A Modest Proposal

This July—a little more than one year after Poland joined the European Union—the Palace of Culture, Warsaw’s “gift” from Stalin, celebrates its 50th anniversary. The symbolically charged 30-story building still dominates the skyline of a city almost 80 percent devastated by the Nazis in the final days of WWII (a scorched-earth retribution for the Warsaw Uprising) and then tucked away behind the Iron Curtain for five decades after that.

But two years ago, facing rapid development fueled by an influx of foreign investment and EU funds, the mayor created an office to oversee urban development and hired Michal Borowski as Warsaw’s city architect. Borowski’s office recently unveiled a new plan that will transform the cityscape over the next decade with much-needed infrastructure and high-profile projects. Its most controversial element is an ambitious proposal to redevelop the area around the Palace of Culture, known as Defilad Square, and give Warsaw something it currently lacks—a real city center. But the struggle to balance modern commercial demands with a difficult past raises the inherently political question, What should this city become?
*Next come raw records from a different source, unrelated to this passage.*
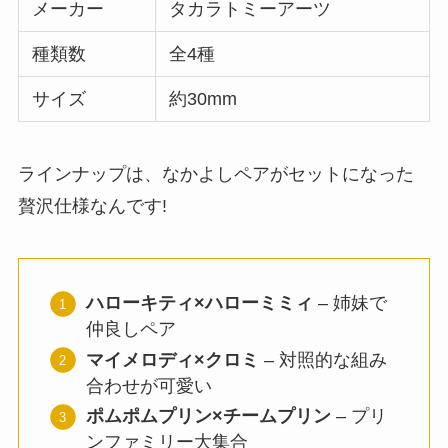
メーカー
タカラトミーアーツ
種類数
全4種
サイズ
約30mm
ラインナップは、なかよしペアがセットになった
贅沢仕様なんです!
ハローキティ×ハローミミィ
– 姉妹で
仲良しペア
マイメロディ×クロミ
– 対照的な組み
合わせが可愛い
ポムポムプリン×チームプリン
– プリ
ンファミリー大集合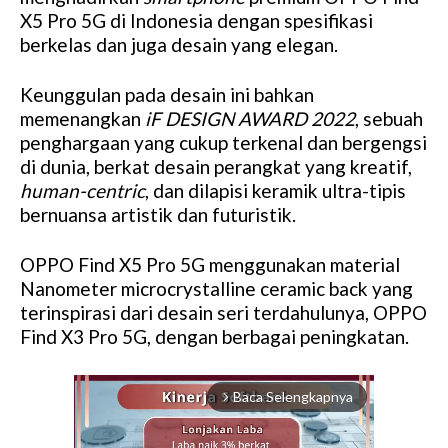
X5 Pro 5G di Indonesia dengan spesifikasi
berkelas dan juga desain yang elegan.
Keunggulan pada desain ini bahkan
memenangkan
iF DESIGN AWARD 2022
, sebuah
penghargaan yang cukup terkenal dan bergengsi
di dunia, berkat desain perangkat yang kreatif,
human-centric
, dan dilapisi keramik ultra-tipis
bernuansa artistik dan futuristik.
OPPO Find X5 Pro 5G menggunakan material
Nanometer microcrystalline ceramic back yang
terinspirasi dari desain seri terdahulunya, OPPO
Find X3 Pro 5G, dengan berbagai peningkatan.
Baca Selengkapnya
arrow_forward_ios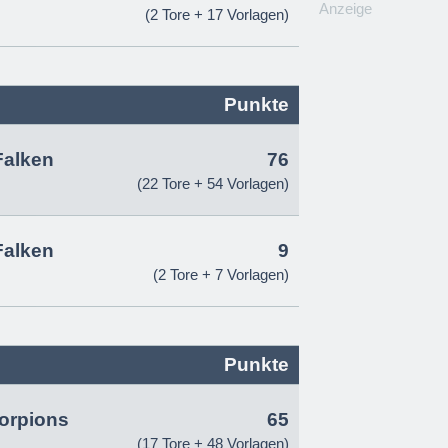
Anzeige
(2 Tore + 17 Vorlagen)
Punkte
Falken
76
(22 Tore + 54 Vorlagen)
Falken
9
(2 Tore + 7 Vorlagen)
Punkte
orpions
65
(17 Tore + 48 Vorlagen)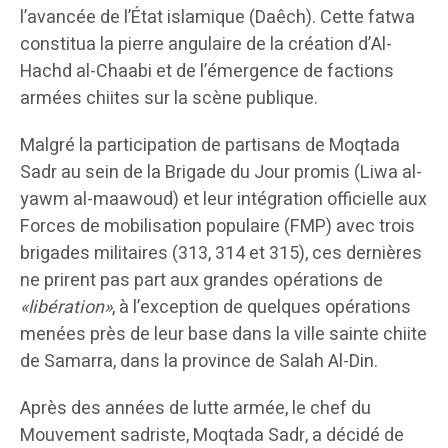
l’avancée de l’État islamique (Daêch). Cette fatwa
constitua la pierre angulaire de la création d’Al-
Hachd al-Chaabi et de l’émergence de factions
armées chiites sur la scène publique.
Malgré la participation de partisans de Moqtada
Sadr au sein de la Brigade du Jour promis (Liwa al-
yawm al-maawoud) et leur intégration officielle aux
Forces de mobilisation populaire (FMP) avec trois
brigades militaires (313, 314 et 315), ces dernières
ne prirent pas part aux grandes opérations de
«libération»
, à l’exception de quelques opérations
menées près de leur base dans la ville sainte chiite
de Samarra, dans la province de Salah Al-Din.
Après des années de lutte armée, le chef du
Mouvement sadriste, Moqtada Sadr, a décidé de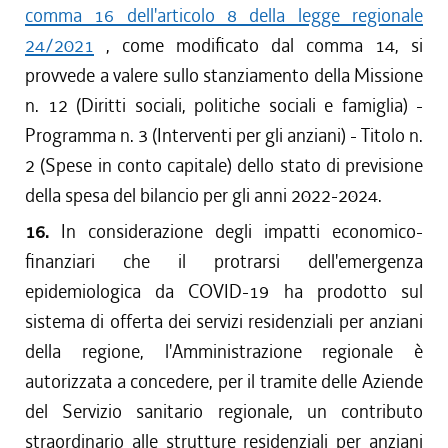
comma 16 dell'articolo 8 della legge regionale
24/2021
, come modificato dal comma 14, si
provvede a valere sullo stanziamento della Missione
n. 12 (Diritti sociali, politiche sociali e famiglia) -
Programma n. 3 (Interventi per gli anziani) - Titolo n.
2 (Spese in conto capitale) dello stato di previsione
della spesa del bilancio per gli anni 2022-2024.
16.
In considerazione degli impatti economico-
finanziari che il protrarsi dell'emergenza
epidemiologica da COVID-19 ha prodotto sul
sistema di offerta dei servizi residenziali per anziani
della regione, l'Amministrazione regionale è
autorizzata a concedere, per il tramite delle Aziende
del Servizio sanitario regionale, un contributo
straordinario alle strutture residenziali per anziani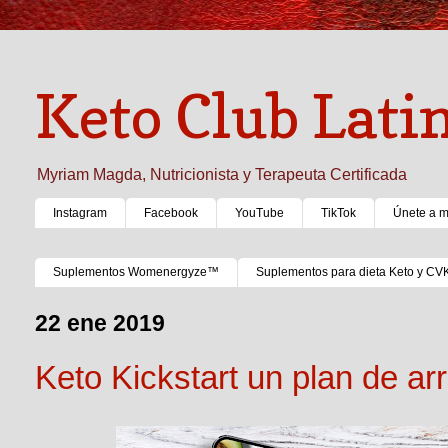
Keto Club Lati
Myriam Magda, Nutricionista y Terapeuta Certificada
Instagram
Facebook
YouTube
TikTok
Únete a 
Suplementos Womenergyze™
Suplementos para dieta Keto y CV
22 ene 2019
Keto Kickstart un plan de a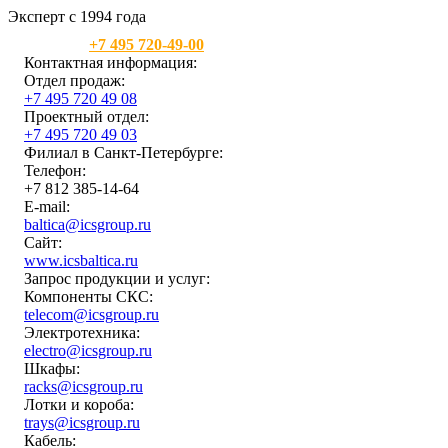
Эксперт с 1994 года
Москва:
+7 495 720-49-00
Контактная информация:
Отдел продаж:
+7 495 720 49 08
Проектный отдел:
+7 495 720 49 03
Филиал в Санкт-Петербурге:
Телефон:
+7 812 385-14-64
E-mail:
baltica@icsgroup.ru
Сайт:
www.icsbaltica.ru
Запрос продукции и услуг:
Компоненты СКС:
telecom@icsgroup.ru
Электротехника:
electro@icsgroup.ru
Шкафы:
racks@icsgroup.ru
Лотки и короба:
trays@icsgroup.ru
Кабель: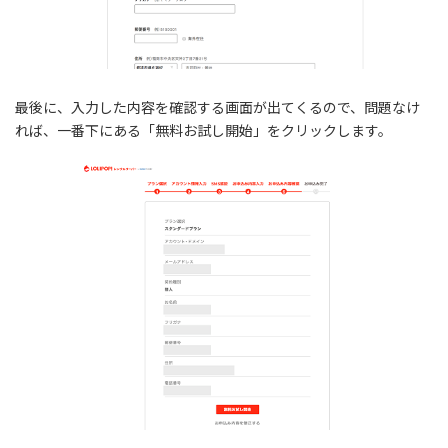
最後に、入力した内容を確認する画面が出てくるので、問題なけ
れば、一番下にある「無料お試し開始」をクリックします。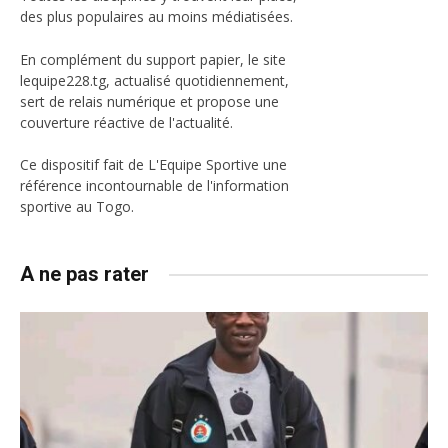
des plus populaires au moins médiatisées.
En complément du support papier, le site
lequipe228.tg, actualisé quotidiennement,
sert de relais numérique et propose une
couverture réactive de l'actualité.
Ce dispositif fait de L'Equipe Sportive une
référence incontournable de l'information
sportive au Togo.
A ne pas rater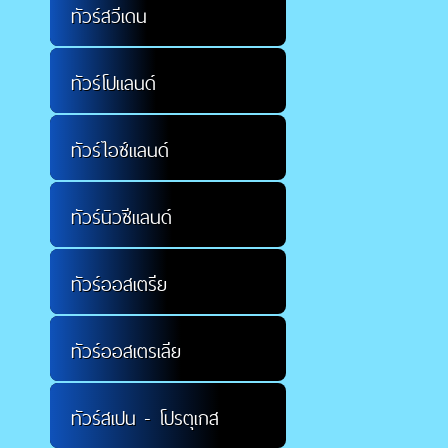
ทัวร์สวีเดน
ทัวร์โปแลนด์
ทัวร์ไอซ์แลนด์
ทัวร์นิวซีแลนด์
ทัวร์ออสเตรีย
ทัวร์ออสเตรเลีย
ทัวร์สเปน - โปรตุเกส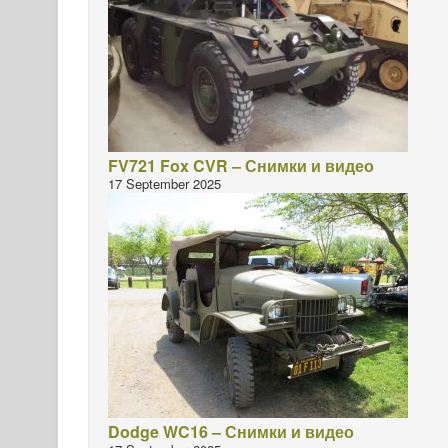
FV721 Fox CVR – Снимки и видео
17 September 2025
Dodge WC16 – Снимки и видео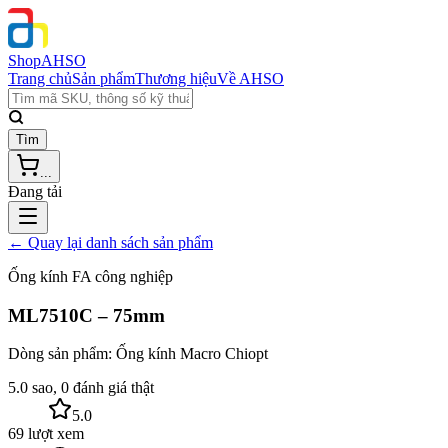
Shop
AHSO
Trang chủ
Sản phẩm
Thương hiệu
Về AHSO
Tìm
...
Đang tải
← Quay lại danh sách sản phẩm
Ống kính FA công nghiệp
ML7510C – 75mm
Dòng sản phẩm:
Ống kính Macro Chiopt
5.0 sao, 0 đánh giá thật
5.0
69 lượt xem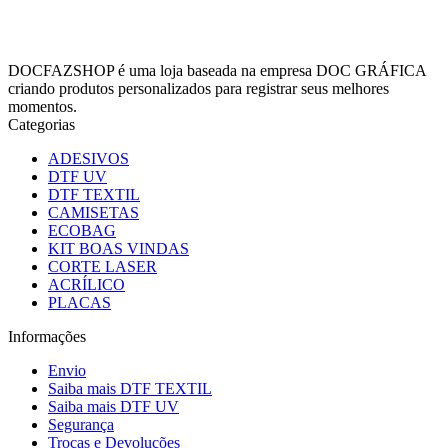
DOCFAZSHOP é uma loja baseada na empresa DOC GRÁFICA
criando produtos personalizados para registrar seus melhores
momentos.
Categorias
ADESIVOS
DTF UV
DTF TEXTIL
CAMISETAS
ECOBAG
KIT BOAS VINDAS
CORTE LASER
ACRÍLICO
PLACAS
Informações
Envio
Saiba mais DTF TEXTIL
Saiba mais DTF UV
Segurança
Trocas e Devoluções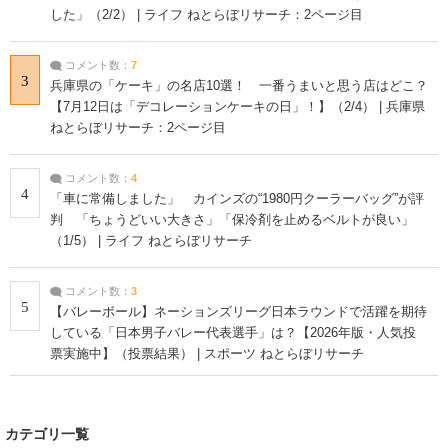
した」（2/2） | ライフ ねとらぼリサーチ：2ページ目
コメント数：
7
3
兵庫県の「ケーキ」の名店10選！ 一番うまいと思う店はどこ？
【7月12日は「デコレーションケーキの日」！】（2/4） | 兵庫県
ねとらぼリサーチ：2ページ目
コメント数：
4
4
「車に常備しました」 カインズの“1980円クーラーバッグ”が評
判 「ちょうどいい大きさ」「保冷剤を止めるベルトが良い」
（1/5） | ライフ ねとらぼリサーチ
コメント数：
3
5
【バレーボール】ネーションズリーグ日本ラウンドで活躍を期待
している「日本男子バレー代表選手」は？【2026年版・人気投
票実施中】（投票結果） | スポーツ ねとらぼリサーチ
カテゴリ一覧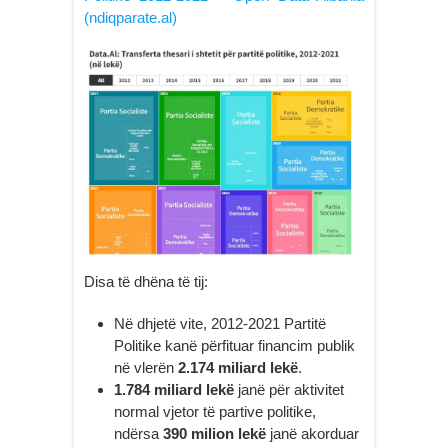
(ndiqparate.al)
Disa të dhëna të tij:
Në dhjetë vite, 2012-2021 Partitë
Politike kanë përfituar financim publik
në vlerën
2.174 miliard lekë
.
1.784 miliard lekë
janë për aktivitet
normal vjetor të partive politike,
ndërsa
390 milion lekë
janë akorduar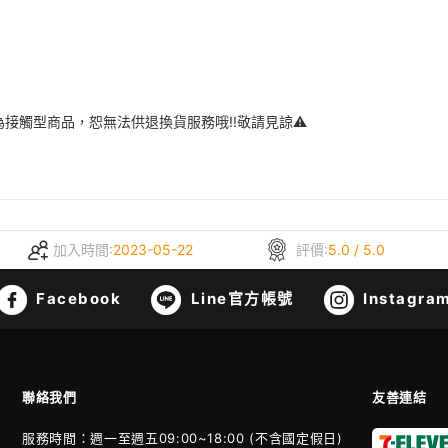
接觸型商品，恕無法供退換貨服務哦!!敬請見諒⚠️
加入時間:
2023-05-22
評價:
5.0 / 5.0
Facebook
Line官方帳號
Instagra
聯絡我們
友善連結
服務時間：週一至週五09:00~18:00 (不含國定假日)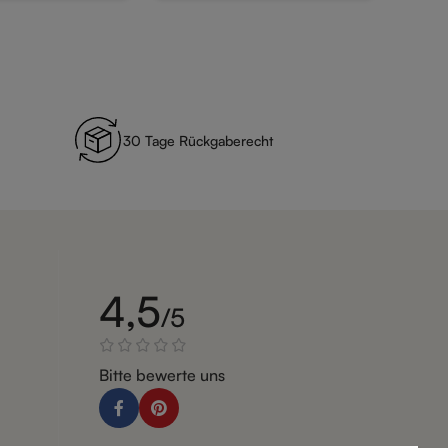
30 Tage Rückgaberecht
4,5
/5
Bitte bewerte uns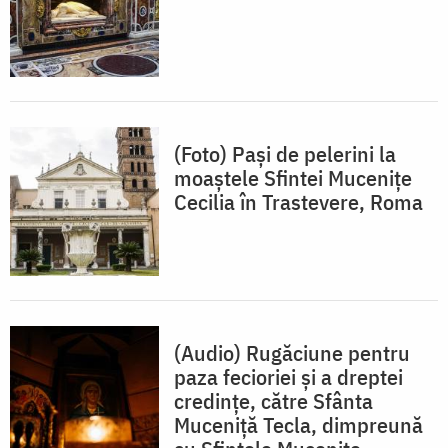
(Foto) Pași de pelerini la
moaștele Sfintei Mucenițe
Cecilia în Trastevere, Roma
(Audio) Rugăciune pentru
paza fecioriei și a dreptei
credințe, către Sfânta
Muceniță Tecla, dimpreună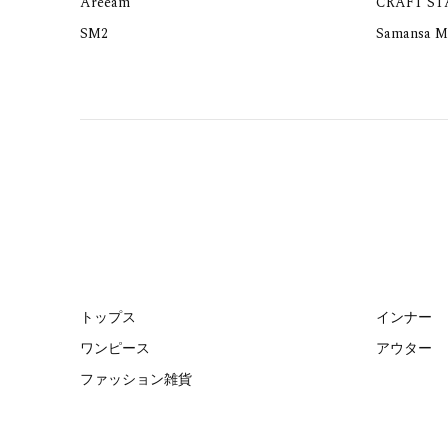
Areeam
CRAFT S
SM2
Samansa M
トップス
インナー
ワンピース
アウター
ファッション雑貨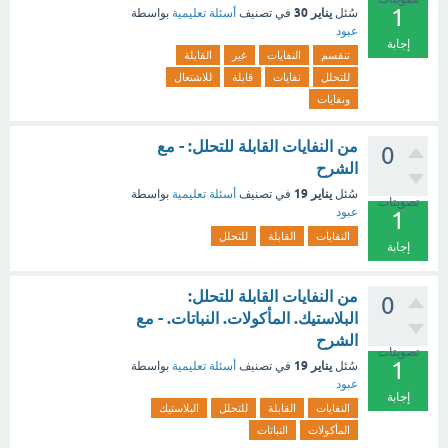
1
يناير 30
سُئل
في تصنيف
أسئلة تعليمية
بواسطة
عبود
إجابة
تنقسم
النفايات
غير
القابلة
للتحلل
نفايات
قابلة
للاشتعال
ونفايات
من النفايات القابلة للتحلل: - مع
0
الشرح
يناير 19
سُئل
في تصنيف
أسئلة تعليمية
بواسطة
تصويتات
عبود
1
النفايات
القابلة
للتحلل
إجابة
من النفايات القابلة للتحلل:
0
البلاستيك. المأكولات. النباتات. - مع
الشرح
تصويتات
1
يناير 19
سُئل
في تصنيف
أسئلة تعليمية
بواسطة
عبود
إجابة
النفايات
القابلة
للتحلل
البلاستيك
المأكولات
النباتات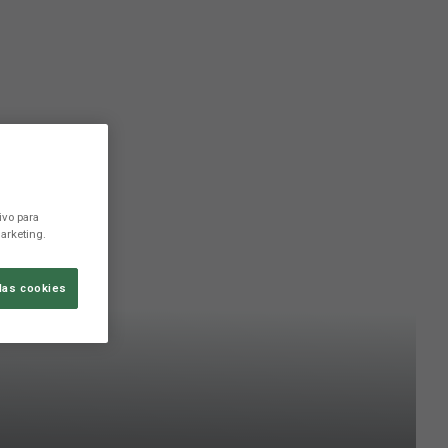
ivo para
arketing.
las cookies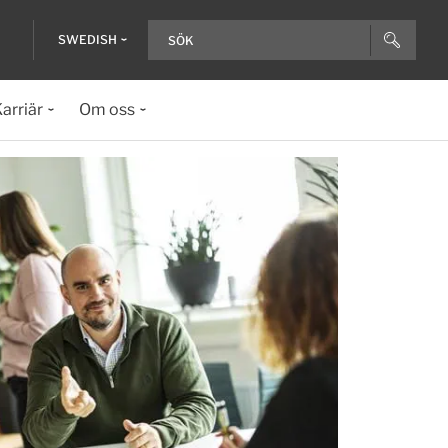
SWEDISH
arriär
Om oss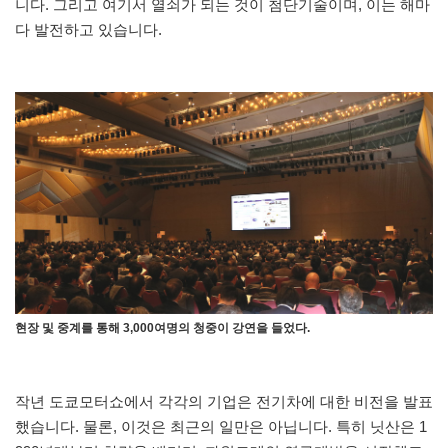
니다. 그리고 여기서 열쇠가 되는 것이 첨단기술이며, 이는 해마
다 발전하고 있습니다.
현장 및 중계를 통해 3,000여명의 청중이 강연을 들었다.
작년 도쿄모터쇼에서 각각의 기업은 전기차에 대한 비전을 발표
했습니다. 물론, 이것은 최근의 일만은 아닙니다. 특히 닛산은 1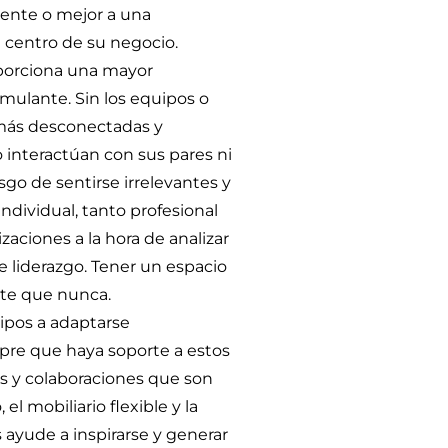
mente o mejor a una
l centro de su negocio.
porciona una mayor
imulante. Sin los equipos o
 más desconectadas y
interactúan con sus pares ni
esgo de sentirse irrelevantes y
individual, tanto profesional
aciones a la hora de analizar
e liderazgo. Tener un espacio
nte que nunca.
uipos a adaptarse
mpre que haya soporte a estos
es y colaboraciones que son
 mobiliario flexible y la
s ayude a inspirarse y generar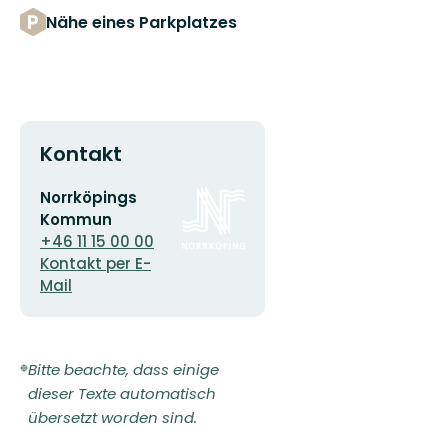
Nähe eines Parkplatzes
Kontakt
E-
Logotyp
Norrköpings
Mail-
der
Kommun
Adresse
Organisation
+46 11 15 00 00
Kontakt per E-
Mail
Bitte beachte, dass einige
dieser Texte automatisch
übersetzt worden sind.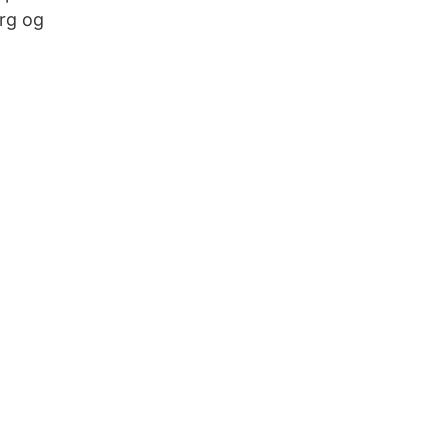
org og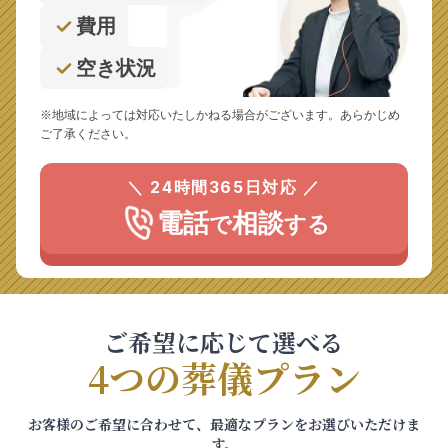
費用
空き状況
※地域によっては対応いたしかねる場合がございます。あらかじめ
ご了承ください。
＼ 24時間365日対応 ／
電話
相談
で
する
ご希望に応じて選べる
4つの葬儀プラン
お客様のご希望に合わせて、最適なプランをお選びいただけま
す。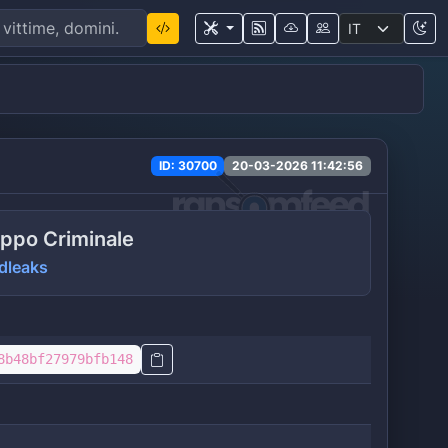
ID: 30700
20-03-2026 11:42:56
ppo Criminale
dleaks
8b48bf27979bfb148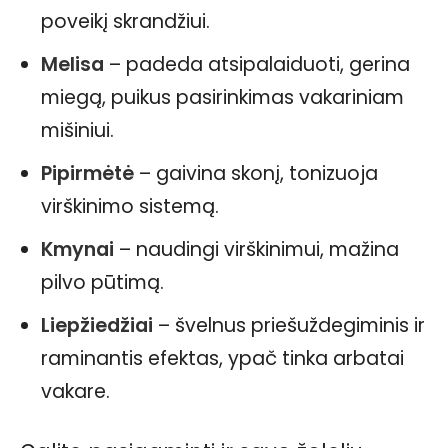
poveikį skrandžiui.
Melisa
– padeda atsipalaiduoti, gerina
miegą, puikus pasirinkimas vakariniam
mišiniui.
Pipirmėtė
– gaivina skonį, tonizuoja
virškinimo sistemą.
Kmynai
– naudingi virškinimui, mažina
pilvo pūtimą.
Liepžiedžiai
– švelnus priešuždegiminis ir
raminantis efektas, ypač tinka arbatai
vakare.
Borowski has proposed low-rise development that would restore the prewar street layout and add 15 to 20 new buildings, none higher than 130 feet. The area would become a business district with cinemas, retail shops, hotels, offices, and a few nods to public space, including a Museum of Contemporary Art and a Museum of Communism. “To do a commercial city center—and it will be very commercial with its malls and new hotels—without any public institutions like museums would be a risk,” Borowski says.

However, Dariusz Bartoszewicz, an architecture critic for Poland’s leading daily newspaper, thinks the plans err on the side of boring in a misguided attempt to recapture the look of a traditional European city. “Warsaw was so completely destroyed by the Nazis and fifty years of Communism—with all the hopeless architecture and housing estates—it would be impossible to re-create a traditional center,” he says. “You could build a traditional city—or something more crazy and strange. Warsaw is already strange, so why not the latter?”

Borowski’s plan doesn’t allow for new skyscrapers—an approach some consider a mistake at the beginning of the twenty-first century. Stefan Kurylowicz, one of Poland’s leading architects, wouldn’t mind seeing a few skyscrapers to challenge the prominence of the Palace of Culture and give the center a real “downtown” feeling. “Look at New York: it is relentlessly urban but fascinating,” he says. “I would try to create something that gives Warsaw the feeling of a really active city.”

But Borowski believes the new center’s real purpose is to create high-quality public space—something Warsaw desperately lacks—and to connect the area with remaining historic districts, namely the Royal Route and the reconstructed Old Town. He envisions wide boulevards, pedestrian areas, and public squares flooded with light. As for the Palace of Culture’s prominence, he says, “I understand that Warsaw will never be as it was, but we have the Palace of Culture and we have to use it to a certain extent.”

The important question remains: Will the people of Warsaw have the chance to help determine the future of their city for the first time in decades and discover that, contrary to popular belief (after 1989 all plans, urban or otherwise, stank of Communism), an urban plan can be very democratic? “The only democratic way to have a dialogue with the people,” Bartoszewicz says, “is to show [the plan] to them, so if they don’t like it they can try and change it.”